Prime Minister of Qatar Sheikh Abdullah bin Nasser bin Khalifa Al Thani received Minister D.Tsogtbaatar to exchange views on the relations and cooperation between the two countries.
During their meeting, the minister spoke with the Qatari premier about the current state of Mongolia’s economy and investment opportunities in the country.
They talked about possible areas for bilateral cooperation, and potential to expand the current cooperation in detail.
The Mongolian minister of foreign affairs highlighted that opening a resident embassy of Qatar in Ulaanbaatar will be of crucial importance to expanding the relations and cooperation between Mongolia and Qatar.
As part of his visit, Minister D.Tsogtbaatar attended the Doha Forum 2018, a platform for global dialogue on critical challenges facing the world, which was held under a title of “Shaping policy in an interconnected world”.
The minister participated in the Munich Security Conference, which took place as a part of the forum.

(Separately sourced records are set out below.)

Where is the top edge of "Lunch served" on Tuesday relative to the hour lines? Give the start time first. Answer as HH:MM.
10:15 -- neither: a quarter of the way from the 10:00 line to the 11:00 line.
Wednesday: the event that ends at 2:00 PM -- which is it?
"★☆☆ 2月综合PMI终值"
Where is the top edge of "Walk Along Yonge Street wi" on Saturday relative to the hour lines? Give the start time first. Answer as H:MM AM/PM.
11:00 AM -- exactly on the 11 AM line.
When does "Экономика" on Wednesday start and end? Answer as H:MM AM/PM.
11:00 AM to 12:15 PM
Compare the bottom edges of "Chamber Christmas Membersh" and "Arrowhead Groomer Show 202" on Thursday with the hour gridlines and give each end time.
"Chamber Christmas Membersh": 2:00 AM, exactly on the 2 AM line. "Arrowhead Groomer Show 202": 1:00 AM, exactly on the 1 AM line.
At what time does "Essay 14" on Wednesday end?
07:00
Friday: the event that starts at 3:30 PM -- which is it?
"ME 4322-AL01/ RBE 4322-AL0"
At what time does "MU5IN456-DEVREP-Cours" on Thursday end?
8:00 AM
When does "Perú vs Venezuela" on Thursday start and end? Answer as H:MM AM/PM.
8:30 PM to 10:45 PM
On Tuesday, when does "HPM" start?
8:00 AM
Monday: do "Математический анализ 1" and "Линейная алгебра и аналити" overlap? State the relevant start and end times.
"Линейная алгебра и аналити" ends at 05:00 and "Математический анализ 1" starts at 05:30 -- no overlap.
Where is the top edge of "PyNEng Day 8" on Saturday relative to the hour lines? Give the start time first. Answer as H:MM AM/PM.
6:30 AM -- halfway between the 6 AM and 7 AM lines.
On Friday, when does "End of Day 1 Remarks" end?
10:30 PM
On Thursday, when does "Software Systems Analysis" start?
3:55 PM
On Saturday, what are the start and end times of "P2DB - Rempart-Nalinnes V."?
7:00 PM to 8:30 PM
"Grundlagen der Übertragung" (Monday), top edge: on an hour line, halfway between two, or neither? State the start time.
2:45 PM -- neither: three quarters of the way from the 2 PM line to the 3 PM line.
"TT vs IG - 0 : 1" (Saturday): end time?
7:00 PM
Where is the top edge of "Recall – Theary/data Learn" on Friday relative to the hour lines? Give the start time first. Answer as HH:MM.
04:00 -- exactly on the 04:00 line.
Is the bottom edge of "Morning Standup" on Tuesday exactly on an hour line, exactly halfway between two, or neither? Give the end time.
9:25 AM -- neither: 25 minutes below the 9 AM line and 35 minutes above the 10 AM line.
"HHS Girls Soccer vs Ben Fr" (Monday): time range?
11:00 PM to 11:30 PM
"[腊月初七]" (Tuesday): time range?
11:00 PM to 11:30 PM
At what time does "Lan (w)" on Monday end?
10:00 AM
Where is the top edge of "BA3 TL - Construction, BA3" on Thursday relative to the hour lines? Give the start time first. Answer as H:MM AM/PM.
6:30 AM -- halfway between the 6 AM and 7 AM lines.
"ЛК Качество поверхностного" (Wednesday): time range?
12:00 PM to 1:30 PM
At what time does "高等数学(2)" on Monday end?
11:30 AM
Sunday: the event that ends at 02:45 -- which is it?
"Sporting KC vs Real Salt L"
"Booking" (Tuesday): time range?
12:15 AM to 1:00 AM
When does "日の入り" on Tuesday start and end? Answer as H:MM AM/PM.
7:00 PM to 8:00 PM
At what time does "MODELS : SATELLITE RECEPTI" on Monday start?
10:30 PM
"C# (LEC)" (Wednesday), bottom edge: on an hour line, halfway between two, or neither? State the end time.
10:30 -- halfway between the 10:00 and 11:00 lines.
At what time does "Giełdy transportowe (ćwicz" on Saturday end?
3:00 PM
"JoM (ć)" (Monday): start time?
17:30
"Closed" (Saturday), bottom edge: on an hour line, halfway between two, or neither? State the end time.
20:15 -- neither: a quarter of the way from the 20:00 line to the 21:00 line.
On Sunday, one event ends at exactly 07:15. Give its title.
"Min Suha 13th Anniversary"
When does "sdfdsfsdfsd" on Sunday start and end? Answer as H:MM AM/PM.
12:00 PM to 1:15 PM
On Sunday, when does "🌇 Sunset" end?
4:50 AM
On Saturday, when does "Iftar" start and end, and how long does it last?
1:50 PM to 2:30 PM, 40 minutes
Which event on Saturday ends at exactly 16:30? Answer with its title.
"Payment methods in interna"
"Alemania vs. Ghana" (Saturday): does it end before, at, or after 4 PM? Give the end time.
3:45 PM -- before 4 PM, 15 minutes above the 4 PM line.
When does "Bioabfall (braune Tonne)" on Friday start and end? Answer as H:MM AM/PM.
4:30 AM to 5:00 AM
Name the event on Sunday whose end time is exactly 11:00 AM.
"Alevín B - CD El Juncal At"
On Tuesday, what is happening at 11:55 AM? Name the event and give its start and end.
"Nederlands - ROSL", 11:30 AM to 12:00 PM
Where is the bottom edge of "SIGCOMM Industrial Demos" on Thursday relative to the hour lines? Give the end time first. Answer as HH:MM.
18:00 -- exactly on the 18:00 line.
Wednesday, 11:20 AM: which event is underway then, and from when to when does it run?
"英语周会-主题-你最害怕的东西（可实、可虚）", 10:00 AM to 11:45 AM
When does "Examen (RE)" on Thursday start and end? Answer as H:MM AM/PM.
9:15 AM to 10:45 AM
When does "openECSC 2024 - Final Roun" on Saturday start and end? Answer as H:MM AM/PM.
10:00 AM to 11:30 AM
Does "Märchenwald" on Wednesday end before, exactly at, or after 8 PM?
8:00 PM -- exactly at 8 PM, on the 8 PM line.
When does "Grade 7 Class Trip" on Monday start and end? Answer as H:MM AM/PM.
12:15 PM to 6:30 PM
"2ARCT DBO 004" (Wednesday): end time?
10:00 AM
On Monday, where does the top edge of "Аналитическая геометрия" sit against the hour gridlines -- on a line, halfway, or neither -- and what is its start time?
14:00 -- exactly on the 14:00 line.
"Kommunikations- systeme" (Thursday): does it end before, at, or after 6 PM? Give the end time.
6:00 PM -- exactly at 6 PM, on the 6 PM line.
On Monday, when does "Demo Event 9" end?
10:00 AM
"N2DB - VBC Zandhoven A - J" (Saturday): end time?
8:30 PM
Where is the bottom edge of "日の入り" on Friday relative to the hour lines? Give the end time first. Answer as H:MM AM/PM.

Established in 2000, the forum promotes the interchange of ideas, discourse, policy making, and action oriented recommendations.
The forum brought together political figures, thought leaders, governmental agencies, and civic society organizations to address today’s urgent issues and ways the international community can come together to solve them.
The forum’s attendees turned their discussion to four essential themes such as security, peace and mediation, economic development and trends and transitions.
In the forum’s opening remarks, Emir of Qatar Sheikh Tamim bin Hamad al-Thani said, “My father launched the Doha Forum in 2000 as a global dialogue platform at the advent of the new millennium when the United Nations heralded principles of a new era of international co-operation that has gained the international community’s consensus. In the aftermath of the cold war and conclusions drawn by the world from the massacres in Rwanda, Burundi and the Balkan, it seemed that an international security order is in the making to enable cooperation that would be marked by integrated efforts to find solutions to various challenges in the fields of education, health and development. But there was a concurrence of challenges and crises facing the world; from September 11 events and the spread of terrorism, violence and extremism, to the global financial markets crisis and the phenomenon of climate change and global warming. And we have moved from talking about cosmopolitanism to concern over politicizing xenophobia by the populist movements that rally the public along ethnic, national, religious and sectarian affiliations; and we have also moved from being optimistic about market globalization and elimination of borders to dealing with protectionist economic policies.”